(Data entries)
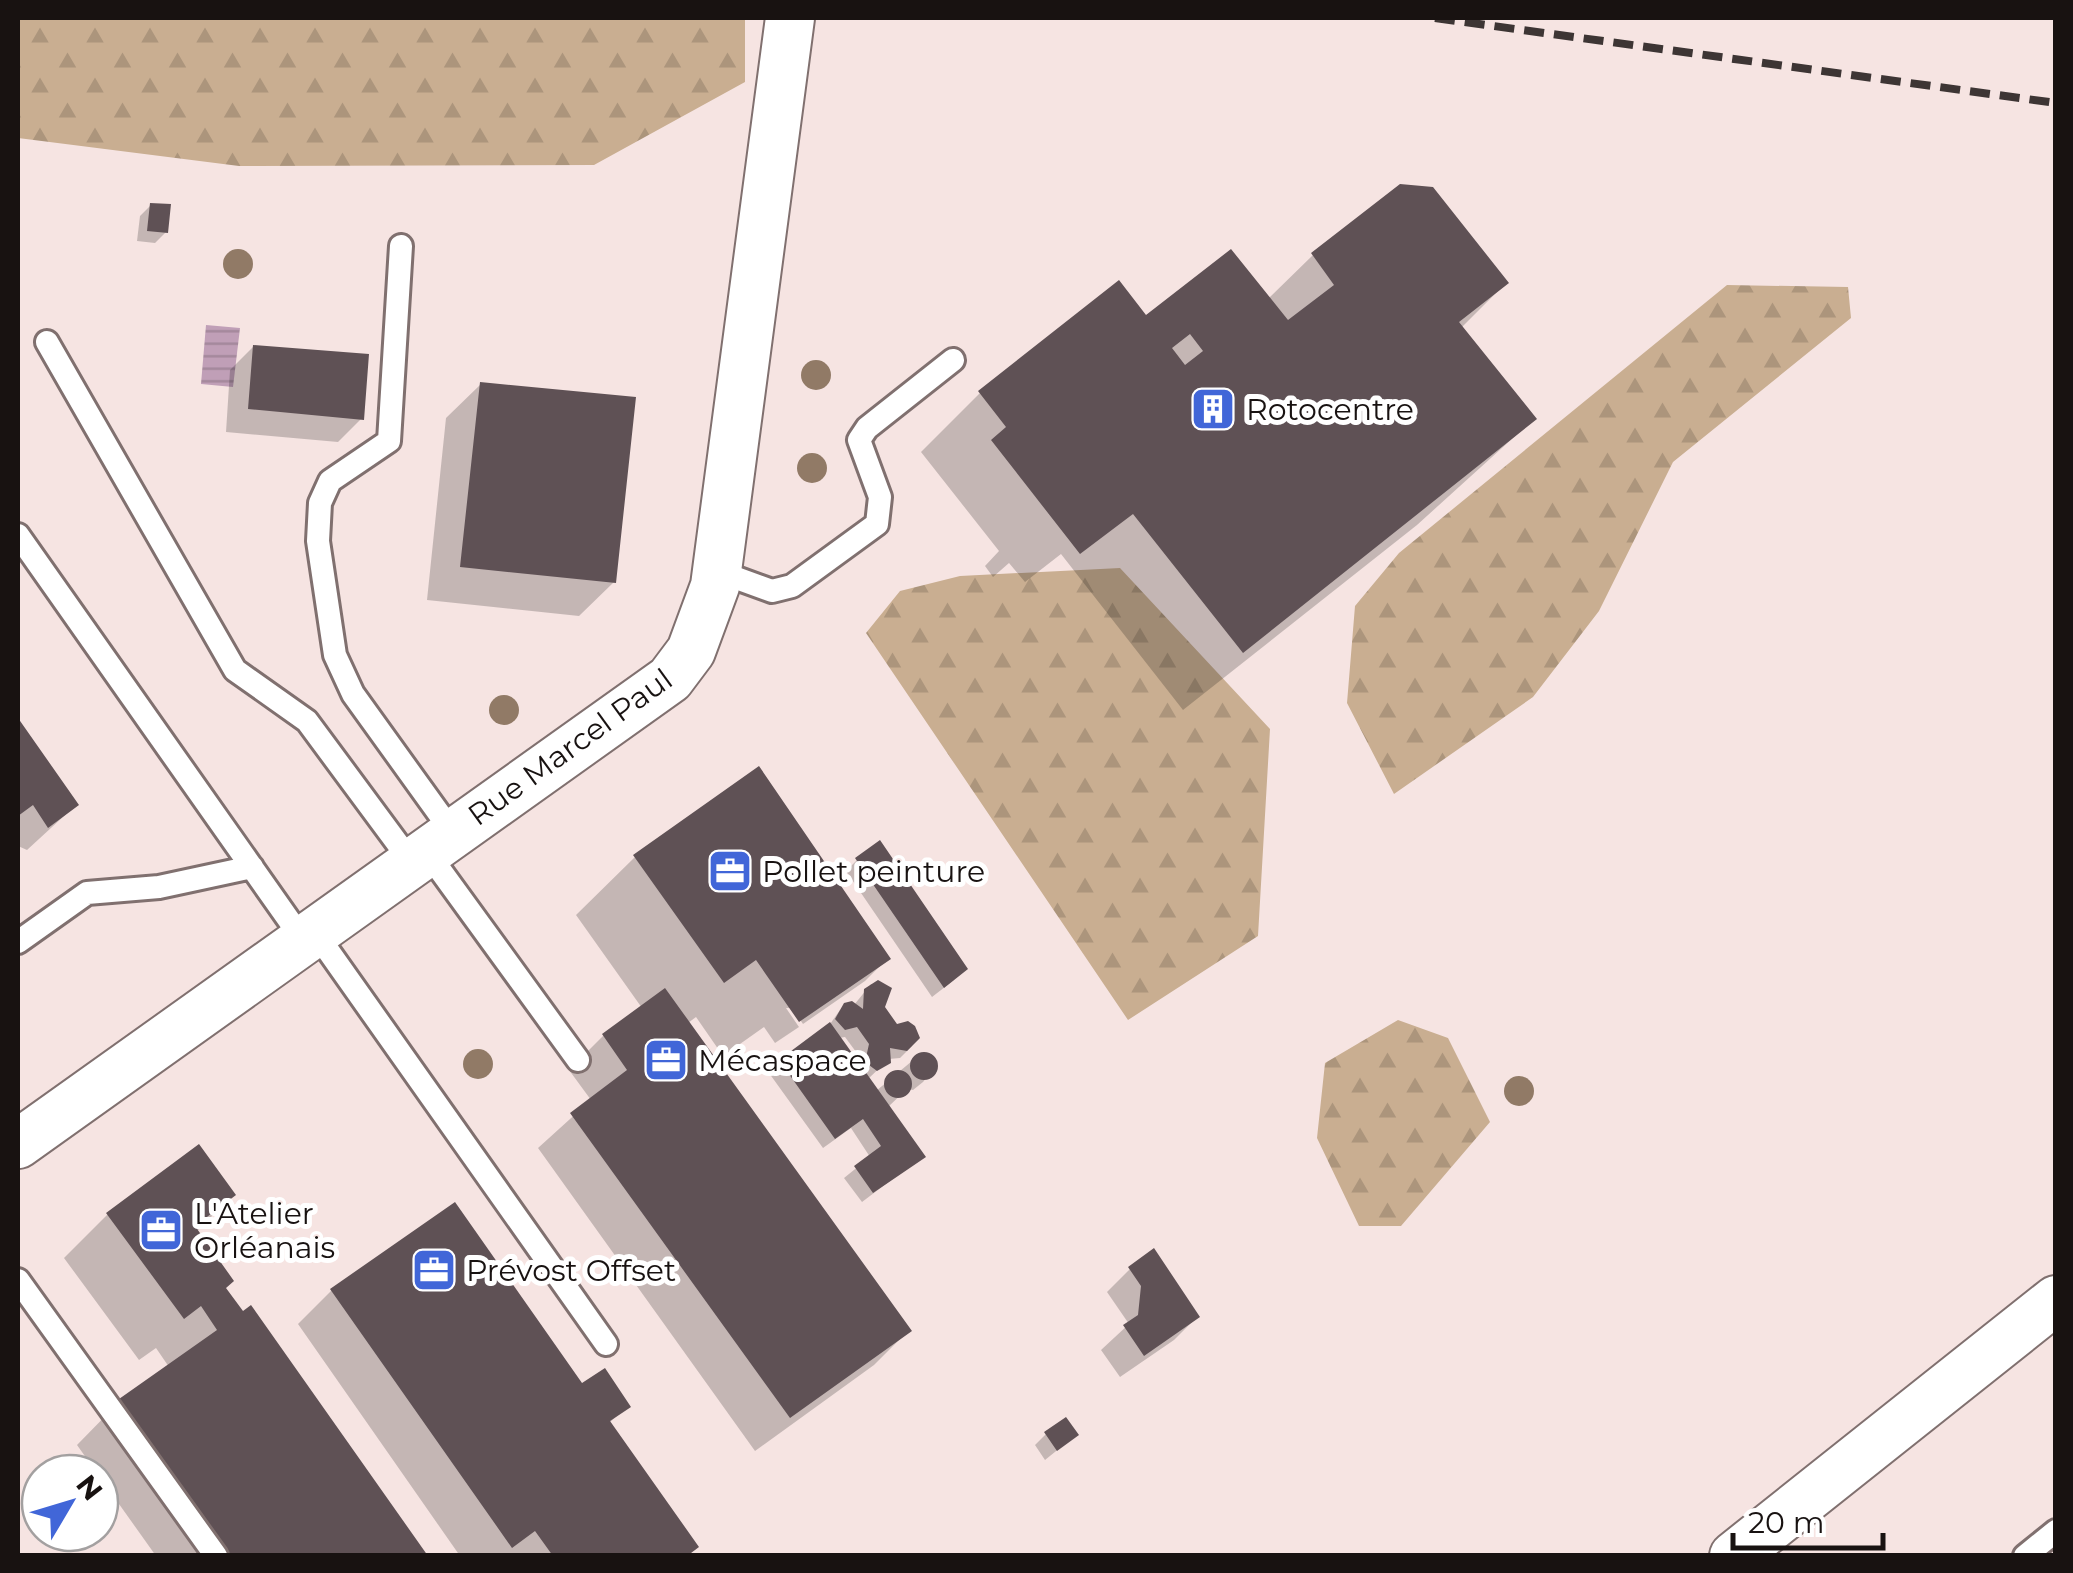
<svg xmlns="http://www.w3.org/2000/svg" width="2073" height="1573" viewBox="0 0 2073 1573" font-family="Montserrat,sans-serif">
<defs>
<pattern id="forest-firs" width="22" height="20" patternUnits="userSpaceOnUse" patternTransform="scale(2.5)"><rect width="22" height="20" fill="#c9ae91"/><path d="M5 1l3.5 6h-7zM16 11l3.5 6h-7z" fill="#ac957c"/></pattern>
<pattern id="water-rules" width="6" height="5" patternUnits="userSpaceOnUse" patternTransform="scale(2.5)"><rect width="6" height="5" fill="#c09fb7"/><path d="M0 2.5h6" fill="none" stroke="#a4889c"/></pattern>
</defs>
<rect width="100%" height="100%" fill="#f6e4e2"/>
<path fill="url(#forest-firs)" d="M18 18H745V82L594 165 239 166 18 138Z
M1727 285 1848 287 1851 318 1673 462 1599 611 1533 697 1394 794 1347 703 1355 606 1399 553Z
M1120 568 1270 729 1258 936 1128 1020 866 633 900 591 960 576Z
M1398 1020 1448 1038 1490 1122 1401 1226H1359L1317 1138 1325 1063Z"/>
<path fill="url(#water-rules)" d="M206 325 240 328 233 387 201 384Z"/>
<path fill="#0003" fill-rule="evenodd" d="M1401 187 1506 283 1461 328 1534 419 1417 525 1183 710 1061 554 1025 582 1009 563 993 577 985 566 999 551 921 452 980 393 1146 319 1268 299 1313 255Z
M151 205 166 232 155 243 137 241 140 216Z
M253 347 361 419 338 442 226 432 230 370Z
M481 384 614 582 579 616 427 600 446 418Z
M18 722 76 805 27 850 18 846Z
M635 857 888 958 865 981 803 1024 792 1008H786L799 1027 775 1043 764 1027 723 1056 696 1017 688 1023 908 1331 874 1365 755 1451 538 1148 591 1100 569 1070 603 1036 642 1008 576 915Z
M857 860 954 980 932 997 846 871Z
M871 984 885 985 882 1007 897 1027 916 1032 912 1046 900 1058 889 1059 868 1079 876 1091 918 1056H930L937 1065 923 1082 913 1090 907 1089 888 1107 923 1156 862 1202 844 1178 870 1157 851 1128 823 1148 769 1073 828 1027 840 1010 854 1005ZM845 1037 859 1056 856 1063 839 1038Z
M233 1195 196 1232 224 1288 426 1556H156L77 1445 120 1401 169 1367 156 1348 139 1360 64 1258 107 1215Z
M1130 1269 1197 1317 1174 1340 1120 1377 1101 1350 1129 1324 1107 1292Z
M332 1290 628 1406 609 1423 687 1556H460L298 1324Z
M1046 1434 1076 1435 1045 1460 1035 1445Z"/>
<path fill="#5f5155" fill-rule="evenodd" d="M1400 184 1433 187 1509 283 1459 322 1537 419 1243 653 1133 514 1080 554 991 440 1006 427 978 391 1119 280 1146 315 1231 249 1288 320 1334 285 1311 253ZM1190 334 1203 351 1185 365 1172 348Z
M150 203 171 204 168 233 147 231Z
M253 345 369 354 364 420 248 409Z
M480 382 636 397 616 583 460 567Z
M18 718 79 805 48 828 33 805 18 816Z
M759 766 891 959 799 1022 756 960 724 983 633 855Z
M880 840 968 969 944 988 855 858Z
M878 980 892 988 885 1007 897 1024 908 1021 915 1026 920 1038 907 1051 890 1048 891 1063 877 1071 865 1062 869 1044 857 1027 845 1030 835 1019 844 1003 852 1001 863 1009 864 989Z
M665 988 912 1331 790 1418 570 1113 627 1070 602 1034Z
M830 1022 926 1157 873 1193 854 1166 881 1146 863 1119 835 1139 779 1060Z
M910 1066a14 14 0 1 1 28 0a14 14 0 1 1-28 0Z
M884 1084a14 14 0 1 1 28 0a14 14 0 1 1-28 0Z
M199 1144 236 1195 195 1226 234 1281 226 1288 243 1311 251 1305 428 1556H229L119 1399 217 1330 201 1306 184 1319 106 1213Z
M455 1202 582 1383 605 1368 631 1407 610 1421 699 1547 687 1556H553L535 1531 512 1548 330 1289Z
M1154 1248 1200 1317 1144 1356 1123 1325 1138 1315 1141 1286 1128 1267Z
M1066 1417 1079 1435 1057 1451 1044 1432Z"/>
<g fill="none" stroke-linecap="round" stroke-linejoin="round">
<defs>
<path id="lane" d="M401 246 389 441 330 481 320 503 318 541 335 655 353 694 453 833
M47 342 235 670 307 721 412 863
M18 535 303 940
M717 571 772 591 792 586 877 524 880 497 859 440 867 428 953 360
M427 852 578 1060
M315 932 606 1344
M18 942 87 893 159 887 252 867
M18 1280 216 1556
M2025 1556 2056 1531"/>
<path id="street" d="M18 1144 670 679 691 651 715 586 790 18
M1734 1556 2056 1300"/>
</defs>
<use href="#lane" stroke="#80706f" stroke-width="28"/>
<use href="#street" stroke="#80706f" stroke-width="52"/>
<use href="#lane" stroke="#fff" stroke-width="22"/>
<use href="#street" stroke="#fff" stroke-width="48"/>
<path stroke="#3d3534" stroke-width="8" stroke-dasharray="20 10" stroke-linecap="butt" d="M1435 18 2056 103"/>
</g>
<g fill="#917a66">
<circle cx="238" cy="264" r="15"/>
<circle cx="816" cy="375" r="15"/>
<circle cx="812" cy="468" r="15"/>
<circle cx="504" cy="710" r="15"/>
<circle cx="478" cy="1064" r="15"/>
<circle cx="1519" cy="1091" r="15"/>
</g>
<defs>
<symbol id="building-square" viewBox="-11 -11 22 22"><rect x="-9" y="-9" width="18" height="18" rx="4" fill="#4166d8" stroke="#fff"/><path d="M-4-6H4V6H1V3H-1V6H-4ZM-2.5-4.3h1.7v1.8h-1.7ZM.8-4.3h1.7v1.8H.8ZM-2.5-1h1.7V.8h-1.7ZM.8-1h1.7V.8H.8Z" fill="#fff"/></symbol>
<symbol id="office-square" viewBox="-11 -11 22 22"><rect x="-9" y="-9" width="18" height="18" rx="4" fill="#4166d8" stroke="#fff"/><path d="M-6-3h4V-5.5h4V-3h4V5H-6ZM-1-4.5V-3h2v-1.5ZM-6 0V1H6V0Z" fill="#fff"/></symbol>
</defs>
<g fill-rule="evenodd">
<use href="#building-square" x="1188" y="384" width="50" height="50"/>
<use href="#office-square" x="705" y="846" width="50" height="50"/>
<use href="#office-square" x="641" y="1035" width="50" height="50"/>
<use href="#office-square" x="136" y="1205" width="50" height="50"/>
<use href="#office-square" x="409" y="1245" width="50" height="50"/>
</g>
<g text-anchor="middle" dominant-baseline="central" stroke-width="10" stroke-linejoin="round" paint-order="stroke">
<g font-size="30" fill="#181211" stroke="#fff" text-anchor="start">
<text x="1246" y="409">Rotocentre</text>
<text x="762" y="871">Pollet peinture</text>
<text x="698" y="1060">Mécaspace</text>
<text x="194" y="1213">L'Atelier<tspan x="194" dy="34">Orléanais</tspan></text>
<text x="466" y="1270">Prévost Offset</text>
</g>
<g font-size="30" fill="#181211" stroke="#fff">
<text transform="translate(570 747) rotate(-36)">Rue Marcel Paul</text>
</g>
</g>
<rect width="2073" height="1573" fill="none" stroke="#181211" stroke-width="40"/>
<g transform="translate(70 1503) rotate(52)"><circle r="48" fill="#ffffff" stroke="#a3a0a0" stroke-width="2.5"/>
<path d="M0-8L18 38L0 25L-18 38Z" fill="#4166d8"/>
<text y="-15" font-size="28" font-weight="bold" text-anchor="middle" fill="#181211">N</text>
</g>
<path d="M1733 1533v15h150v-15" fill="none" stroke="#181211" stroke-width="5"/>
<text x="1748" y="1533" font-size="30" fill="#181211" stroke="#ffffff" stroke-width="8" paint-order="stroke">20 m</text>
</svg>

● **Directions for this task**: Scan the entries above and copy each line where "anchor" occurs.

● **Your response**:
<g text-anchor="middle" dominant-baseline="central" stroke-width="10" stroke-linejoin="round" paint-order="stroke">
<g font-size="30" fill="#181211" stroke="#fff" text-anchor="start">
<text y="-15" font-size="28" font-weight="bold" text-anchor="middle" fill="#181211">N</text>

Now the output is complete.